### PROBLEM TO SOLVE
Return the part of the article on economy–health tradeoffs that starts at "Matthew Yglesias summarizes" and ends at "safe-at-home type measures.", copied word for word.

### TEXT UNDER STUDY
▼
Measuring Benefits and Costs, Roadmaps to Reopening (and what’s with negative oil prices?)
This week we address the issue of the (potential) tradeoffs between the economy and health. We kick off with Joshua Gans’ introductory chapter from his forthcoming book that uses a production possibilities model where the shock from the epidemic introduces a convexity into the frontier, upending our traditional thinking. We will likely revisit Gans when we talk about innovation and the development of medical technologies.
The Conover and Thomson-DeVeaux pieces provide a pretty interesting overview on how quantifying the willingness to pay to reduce mortality risk translates into the unfortunately-titled value of a statistical life (VSL).
Matthew Yglesias summarizes a poll from the IGM forum on economists’ views of moving forward, and Tyler Cowen at Marginal Revolution pulls together a number of sources addressing these questions. This tees up two research papers that provide some preliminary estimates along these fronts that suggest we should sit tight for a bit. The slides for 4/23 walk through how the Imperial College risk estimates (Ferguson et al., 2020) are integrated with the VSL concept to give a perspective on the value of social distancing and safe-at-home type measures.
▲
### Saved entries
▼
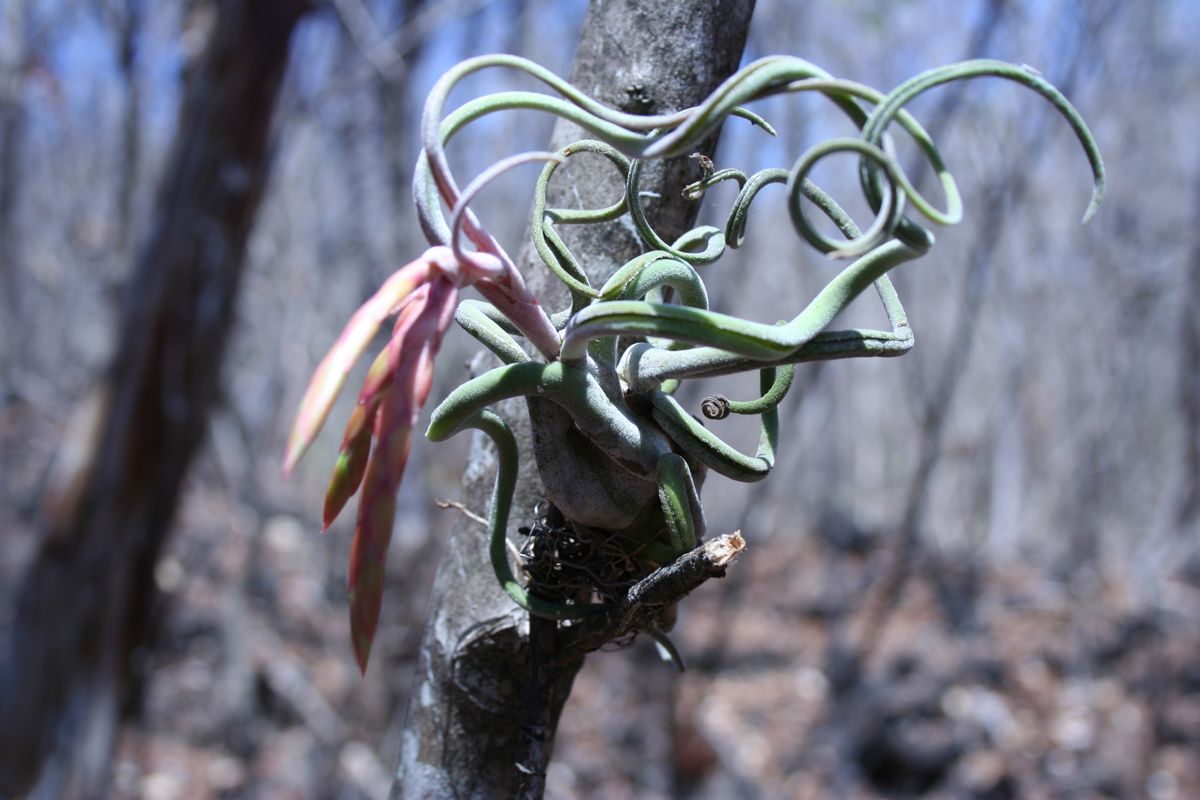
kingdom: Plantae
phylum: Tracheophyta
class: Liliopsida
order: Poales
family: Bromeliaceae
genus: Tillandsia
▲
### ANSWER SPACE
Matthew Yglesias summarizes a poll from the IGM forum on economists’ views of moving forward, and Tyler Cowen at Marginal Revolution pulls together a number of sources addressing these questions. This tees up two research papers that provide some preliminary estimates along these fronts that suggest we should sit tight for a bit. The slides for 4/23 walk through how the Imperial College risk estimates (Ferguson et al., 2020) are integrated with the VSL concept to give a perspective on the value of social distancing and safe-at-home type measures.